I've bee a PCT on an abd tx unit for 2 months now. I figured drains should be emptied as often as possible/reasonable. Some RNs harass me to empty their pts drains when I am doing other things and it's not more than half full or near end of shift, while one told me something different. There is a pt on our unit with an abdominal jumbo JP that fills up less than an hour after you empty it. An RN told me only empty it Q4H to prevent the pt from losing too much albumin. I think the pt was already running low. However, no other RN has found this important even when I tell them what the other RN said. I'm wondering if this is situation specific or if there is a rule of thumb. I'll be asking my unit director, but I was hoping to get more opinions on the subject. This pt also has Alzheimer's and tends to run hyponatremic with confusion varying from mild to severe and aggressive/ anxious. I mention this because he has opened and spilled his JP a few times. Once when he was NPO and I was in the room and asked why he was trying to open it, he told me he thought it was a drink.
Any insight would be appreciated, as drains are something I've been struggling with. I've seen:
hemovac (always seen draining blood from site in orthopedic pts, why aren't JPs and hemovacs interchangeable?)
foley (recently saw foley-bag-bag with bladder irrigation... had to empty it every 30m-2h depending on the flow rate)
peg-tube (what is that draining?)
NG tube-feed or suction (those kind of scare me- I drained one and forgot to turn suction back on when I was done emptying until about 5 min later)
ostomy, fistula ostomy? (didn't assess her abdomen to check, but researched this and believe it is still an ostomy.. pt had tubing running down her pants leg and collection bad was tied to her ankle... when she was NPO it smelled like vomit, whereas when she was eating the odor was like any other ostomy... not sure if there's a connection.)
As far as I can tell, drains can go anywhere there is excess fluid or no other way to release fluid, and what drain/bag the surgeon/RN places is their call, although the amount of fluid putting out narrows it down. I guess my main question with drains is usually, what is that draining and when do you know your pt needs drainage? For example, I've seen distended abdomens where one pt had an NG-tube-suction putting out thicker, slightly chunky green fluid while one had a jumbo JP putting out yellow-orange fluid with occasional clots. Also, with so many bag types and sizes, how do you decide which to use if it is your choice as an RN and your facility carries different types? Is it just personal preference, MD orders, etc.?
Sorry, I'm not sure if this is a dumb thing to be stuck on but I'm a stickler for details.

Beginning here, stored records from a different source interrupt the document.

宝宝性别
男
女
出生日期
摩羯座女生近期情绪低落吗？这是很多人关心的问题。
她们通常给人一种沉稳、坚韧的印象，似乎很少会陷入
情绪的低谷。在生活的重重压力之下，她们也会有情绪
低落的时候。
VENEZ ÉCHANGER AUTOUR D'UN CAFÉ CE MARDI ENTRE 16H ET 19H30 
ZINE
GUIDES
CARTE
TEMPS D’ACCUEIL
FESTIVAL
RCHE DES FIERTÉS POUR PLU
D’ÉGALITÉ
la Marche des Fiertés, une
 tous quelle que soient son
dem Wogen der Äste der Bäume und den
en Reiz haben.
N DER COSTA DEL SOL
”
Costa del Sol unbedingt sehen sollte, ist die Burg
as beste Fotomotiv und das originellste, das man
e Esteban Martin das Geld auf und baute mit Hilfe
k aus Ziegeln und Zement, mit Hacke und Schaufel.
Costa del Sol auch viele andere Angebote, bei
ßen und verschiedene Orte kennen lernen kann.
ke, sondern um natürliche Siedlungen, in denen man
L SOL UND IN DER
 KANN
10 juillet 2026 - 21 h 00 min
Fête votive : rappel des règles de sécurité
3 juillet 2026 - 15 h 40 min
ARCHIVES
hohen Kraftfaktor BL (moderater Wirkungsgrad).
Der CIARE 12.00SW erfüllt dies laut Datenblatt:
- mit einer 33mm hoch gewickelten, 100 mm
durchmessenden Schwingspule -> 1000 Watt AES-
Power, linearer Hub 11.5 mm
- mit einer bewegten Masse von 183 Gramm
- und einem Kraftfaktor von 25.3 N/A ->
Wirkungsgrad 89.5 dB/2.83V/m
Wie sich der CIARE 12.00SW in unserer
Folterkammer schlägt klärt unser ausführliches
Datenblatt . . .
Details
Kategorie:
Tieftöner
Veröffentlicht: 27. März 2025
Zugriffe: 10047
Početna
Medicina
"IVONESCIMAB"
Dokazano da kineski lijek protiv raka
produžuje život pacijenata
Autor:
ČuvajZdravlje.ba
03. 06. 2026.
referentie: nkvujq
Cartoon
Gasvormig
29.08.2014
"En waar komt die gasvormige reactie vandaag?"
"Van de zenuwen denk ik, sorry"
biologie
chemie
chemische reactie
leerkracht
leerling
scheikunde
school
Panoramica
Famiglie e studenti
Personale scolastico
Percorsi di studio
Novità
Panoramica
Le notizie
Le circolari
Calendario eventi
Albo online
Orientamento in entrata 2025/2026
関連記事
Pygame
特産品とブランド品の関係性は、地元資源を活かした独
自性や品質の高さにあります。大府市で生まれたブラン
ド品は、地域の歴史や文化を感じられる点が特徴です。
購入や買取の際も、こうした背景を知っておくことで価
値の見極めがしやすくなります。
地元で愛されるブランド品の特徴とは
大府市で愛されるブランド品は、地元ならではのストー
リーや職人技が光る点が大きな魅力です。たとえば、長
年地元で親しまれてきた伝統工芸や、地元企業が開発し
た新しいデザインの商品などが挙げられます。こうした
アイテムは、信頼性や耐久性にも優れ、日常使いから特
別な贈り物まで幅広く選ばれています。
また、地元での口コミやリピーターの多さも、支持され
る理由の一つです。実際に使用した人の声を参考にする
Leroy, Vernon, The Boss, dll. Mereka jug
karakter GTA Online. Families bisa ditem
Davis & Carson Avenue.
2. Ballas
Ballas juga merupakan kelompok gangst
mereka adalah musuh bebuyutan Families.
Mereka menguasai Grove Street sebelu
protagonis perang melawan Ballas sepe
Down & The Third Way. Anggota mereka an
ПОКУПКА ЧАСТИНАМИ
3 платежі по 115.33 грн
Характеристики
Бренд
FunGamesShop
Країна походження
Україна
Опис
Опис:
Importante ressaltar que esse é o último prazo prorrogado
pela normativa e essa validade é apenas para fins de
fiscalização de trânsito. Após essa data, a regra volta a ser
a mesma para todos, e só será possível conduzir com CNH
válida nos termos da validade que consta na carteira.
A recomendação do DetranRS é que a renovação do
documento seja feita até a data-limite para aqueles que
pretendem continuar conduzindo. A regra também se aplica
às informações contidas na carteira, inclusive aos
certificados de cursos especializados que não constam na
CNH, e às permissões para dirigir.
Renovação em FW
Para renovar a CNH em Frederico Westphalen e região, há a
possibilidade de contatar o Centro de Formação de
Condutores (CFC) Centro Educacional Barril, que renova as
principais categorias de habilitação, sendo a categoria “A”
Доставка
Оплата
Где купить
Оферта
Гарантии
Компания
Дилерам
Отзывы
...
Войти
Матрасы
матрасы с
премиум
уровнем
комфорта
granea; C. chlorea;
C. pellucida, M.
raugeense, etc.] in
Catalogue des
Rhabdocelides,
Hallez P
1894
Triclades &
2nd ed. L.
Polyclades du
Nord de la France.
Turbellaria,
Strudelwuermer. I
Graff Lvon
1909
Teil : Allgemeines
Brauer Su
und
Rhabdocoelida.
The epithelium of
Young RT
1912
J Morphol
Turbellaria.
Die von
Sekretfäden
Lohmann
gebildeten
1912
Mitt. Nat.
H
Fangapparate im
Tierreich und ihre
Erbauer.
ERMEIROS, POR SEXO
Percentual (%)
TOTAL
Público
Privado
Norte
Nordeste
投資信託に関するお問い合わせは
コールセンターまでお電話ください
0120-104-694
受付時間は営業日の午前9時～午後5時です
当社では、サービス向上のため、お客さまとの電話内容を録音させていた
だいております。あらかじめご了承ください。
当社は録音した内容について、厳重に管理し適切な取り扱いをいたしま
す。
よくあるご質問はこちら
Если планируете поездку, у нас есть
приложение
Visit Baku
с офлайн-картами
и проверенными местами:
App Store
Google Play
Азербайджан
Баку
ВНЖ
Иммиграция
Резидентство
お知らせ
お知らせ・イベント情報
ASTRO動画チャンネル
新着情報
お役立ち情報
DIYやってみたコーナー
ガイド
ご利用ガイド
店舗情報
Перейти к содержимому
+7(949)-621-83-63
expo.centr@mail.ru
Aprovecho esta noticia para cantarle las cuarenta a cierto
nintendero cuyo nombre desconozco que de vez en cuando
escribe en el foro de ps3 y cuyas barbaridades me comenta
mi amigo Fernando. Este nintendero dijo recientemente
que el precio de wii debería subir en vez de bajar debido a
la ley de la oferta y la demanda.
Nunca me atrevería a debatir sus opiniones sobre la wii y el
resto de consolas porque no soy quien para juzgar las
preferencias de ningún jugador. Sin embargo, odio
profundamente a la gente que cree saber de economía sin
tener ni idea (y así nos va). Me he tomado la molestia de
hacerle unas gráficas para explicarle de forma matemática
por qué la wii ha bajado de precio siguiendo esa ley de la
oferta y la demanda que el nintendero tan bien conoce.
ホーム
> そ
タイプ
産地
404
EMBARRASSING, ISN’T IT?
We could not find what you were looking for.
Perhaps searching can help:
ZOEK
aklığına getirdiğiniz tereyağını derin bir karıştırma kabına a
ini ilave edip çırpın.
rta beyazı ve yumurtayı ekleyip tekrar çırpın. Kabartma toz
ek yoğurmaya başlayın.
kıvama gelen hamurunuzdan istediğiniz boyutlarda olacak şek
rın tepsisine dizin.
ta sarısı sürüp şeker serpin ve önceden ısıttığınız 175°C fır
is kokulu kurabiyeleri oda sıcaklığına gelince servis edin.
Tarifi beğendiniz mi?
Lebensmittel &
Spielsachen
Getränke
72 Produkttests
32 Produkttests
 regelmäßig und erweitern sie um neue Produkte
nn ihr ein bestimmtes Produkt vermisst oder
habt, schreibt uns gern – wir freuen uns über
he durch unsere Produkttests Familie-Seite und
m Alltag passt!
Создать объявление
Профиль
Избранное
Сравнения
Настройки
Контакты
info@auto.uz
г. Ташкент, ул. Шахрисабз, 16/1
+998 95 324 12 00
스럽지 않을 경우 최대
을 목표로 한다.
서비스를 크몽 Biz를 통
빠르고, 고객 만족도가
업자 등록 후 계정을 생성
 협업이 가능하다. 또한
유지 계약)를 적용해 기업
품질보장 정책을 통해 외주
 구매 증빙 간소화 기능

I failed an exam in OB lecture bc I got so caught up on how/why the menstrual cycle lines up with the hormonal cycle and the luteal cycle, I didn't study anything else!
Also please correct me if any terms I've used aren't nursing appropriate, as that is something else I'm struggling with in clinical. Thanks!
Aug 14, '11
Update: I saw two pts with pigtails draining to IV fluid bags. It seems to just be an alternative to a JP...
Sep 11, '11
from what i've learned on the job (i'm a nurse care tech on a rehab unit), wound drains should be emptied at least every shift. we usually empty them at the end of every shift. unless it needs to be emptied more often.
Sep 11, '11
As far as JPs go, the more fluid they collect, the lesser the suction that is applied to the wound. So a full JP will not be pulling very much fluid, while a freshly emptied JP will be pulling a lot more fluid from the wound. If the drains in question are filling up fairly quickly, the nurses may be having you empty them frequently to ensure suction is applied at a more constant rate. Emptying more often also allows you to assess the rate of drainage. Otherwise, there really isn't much of a need to empty drains any more often than once a shift.
Sep 27, '11
I don't know, but I have a horror story.
I don't know HOW it happened but this one patient that had a prostate resection and he had a JP drain. His foley wasn't draining and his JP drain was filling up crazy fast. Like I'd empty it and it would immediately fill up again.
Long story short his bladder was emptying into the JP drain. The doctor was able to fix it there at the bedside with a combination of pulling the foley line taut and flushing out the foley with saline.
I was given kudos from the doc for noticing that something was wrong.
Oct 6, '11
Our q8's are 6am, 2pm, and 10pm.
Obviously our q4's are those plus 10am, 6pm, and 2am.
We empty on q8's unless we know something filling up rapidly or we have specific instructions to do it more often.